Results showed that in patients with no, minimal, or portal fibrosis (F0 to F2), SVR was achieved in 75% of patients receiving telaprevir and in 22% of those receiving placebo.

"If we consider SVR according to fibrosis stage and prior response, we see no clear impact of fibrosis stage on the overall SVR rate of around 85%. For prior partial responders, there was a significant impact by fibrosis stage, with a decrease in SVR rate from 77% to 56% in patients with mild fibrosis, declining to 34% in those patients with cirrhosis," Dr. Pol told Medscape Medical News.

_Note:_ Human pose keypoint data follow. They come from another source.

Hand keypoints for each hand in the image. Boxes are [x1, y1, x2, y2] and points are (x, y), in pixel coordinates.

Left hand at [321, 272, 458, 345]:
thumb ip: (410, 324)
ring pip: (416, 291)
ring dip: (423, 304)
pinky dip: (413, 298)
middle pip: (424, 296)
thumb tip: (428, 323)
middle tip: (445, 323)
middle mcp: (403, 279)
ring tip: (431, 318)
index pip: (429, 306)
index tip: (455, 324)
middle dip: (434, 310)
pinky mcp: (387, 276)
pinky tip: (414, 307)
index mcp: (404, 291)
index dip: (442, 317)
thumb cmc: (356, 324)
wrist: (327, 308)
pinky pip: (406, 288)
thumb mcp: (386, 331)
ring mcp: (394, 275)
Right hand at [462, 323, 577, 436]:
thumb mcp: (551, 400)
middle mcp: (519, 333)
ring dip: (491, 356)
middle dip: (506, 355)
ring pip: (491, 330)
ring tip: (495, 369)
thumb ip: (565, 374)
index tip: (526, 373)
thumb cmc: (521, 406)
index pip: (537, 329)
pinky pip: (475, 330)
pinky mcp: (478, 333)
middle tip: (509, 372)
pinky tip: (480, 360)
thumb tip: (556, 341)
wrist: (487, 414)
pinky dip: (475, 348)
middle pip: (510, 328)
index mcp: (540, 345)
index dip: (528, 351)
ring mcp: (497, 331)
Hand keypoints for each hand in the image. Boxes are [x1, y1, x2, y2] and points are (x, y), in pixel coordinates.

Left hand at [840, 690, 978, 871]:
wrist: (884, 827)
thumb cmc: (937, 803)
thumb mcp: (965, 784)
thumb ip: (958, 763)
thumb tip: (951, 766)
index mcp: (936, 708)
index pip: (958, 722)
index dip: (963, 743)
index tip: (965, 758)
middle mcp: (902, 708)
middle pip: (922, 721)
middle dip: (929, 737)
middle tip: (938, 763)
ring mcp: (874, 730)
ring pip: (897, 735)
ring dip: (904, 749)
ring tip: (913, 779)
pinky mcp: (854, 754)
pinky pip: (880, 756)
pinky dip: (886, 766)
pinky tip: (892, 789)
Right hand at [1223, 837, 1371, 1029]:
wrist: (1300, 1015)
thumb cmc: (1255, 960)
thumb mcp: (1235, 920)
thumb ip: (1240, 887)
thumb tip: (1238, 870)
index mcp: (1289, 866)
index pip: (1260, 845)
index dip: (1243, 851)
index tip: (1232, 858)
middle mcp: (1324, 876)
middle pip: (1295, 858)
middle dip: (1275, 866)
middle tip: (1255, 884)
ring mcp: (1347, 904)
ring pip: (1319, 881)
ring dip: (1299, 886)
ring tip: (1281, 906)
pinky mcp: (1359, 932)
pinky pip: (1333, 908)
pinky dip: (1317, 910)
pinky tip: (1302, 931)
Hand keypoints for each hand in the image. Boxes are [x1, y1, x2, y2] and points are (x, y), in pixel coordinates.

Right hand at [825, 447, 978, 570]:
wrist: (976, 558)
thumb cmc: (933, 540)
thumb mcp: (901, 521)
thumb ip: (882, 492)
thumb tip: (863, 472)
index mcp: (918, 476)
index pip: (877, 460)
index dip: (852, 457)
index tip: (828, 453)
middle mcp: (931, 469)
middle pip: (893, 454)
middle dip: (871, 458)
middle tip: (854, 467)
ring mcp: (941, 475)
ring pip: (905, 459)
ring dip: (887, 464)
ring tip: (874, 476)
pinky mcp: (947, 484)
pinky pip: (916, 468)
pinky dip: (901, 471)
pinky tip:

In previous null responders, the SVR rate after triple therapy was 41% in the patients without cirrhosis, 42% in those with mild fibrosis, and 14% in those with cirrhosis.

More than half (53%) of these previously treated patients with cirrhosis did not achieve an SVR with the addition of telaprevir, compared with 27% of patients without cirrhosis.

Regarding safety, the prevalence of rash was higher in patients with than without cirrhosis (67% vs 53%), but other rates for common adverse events were similar. For hematologic events, anemia was more frequent in patients with cirrhosis (42% vs 34%). In addition, neutropenia was higher (25% vs 17%) and, "as might be expected, platelet counts were lower in the cirrhotic subset," Dr. Pol noted.

Can Early Responders Stop Treatment?

The relatively high response rate in patients with cirrhosis and HCV who had failed previous treatment with peginterferon and ribavirin raises the question of whether treatment can be stopped early with triple therapy.

Michael Bernstein, MD, director of the hepatitis clinic at the Coney Island Hospital, Brooklyn, New York, asked: "If they had an extended RVR [rapid virologic response], if they were negative for virus at week 4 and again at week 12, for which there was evidence in REALIZE, then perhaps they could get just 24 weeks of treatment. That's called response-guided therapy."

Dr. Bernstein's reasoning is that in patients without cirrhosis, an extended RVR is indicative of a greater than 90% SVR rate.

"The current recommendation is to treat these patients for 48 weeks, whether they have an extended RVR or not. In this study, this is a special subgroup of patients — even a sub-subgroup — because it is not just cirrhotics, but cirrhotics who have not responded previously to treatment.... It may be feasible to stop [treatment] at 24 weeks if they have this very favorable RVR," he told Medscape Medical News. As phase 4 data accrue, evidence might support doing so.

Dr. Pol reports being a consultant for Bristol-Myers Squibb, Boehringer Ingelheim, Tibotec, Novartis, and Gilead; and receiving grants for research from Bristol-Meyers Squibb, Gilead, Roche, and Schering-Plough/Merck. Dr. Bernstein has disclosed no relevant financial relationships.

The Liver Meeting 2011: American Association for the Study of Liver Diseases (AASLD) 62nd Annual Meeting. Abstract 31. Presented November 6, 2011.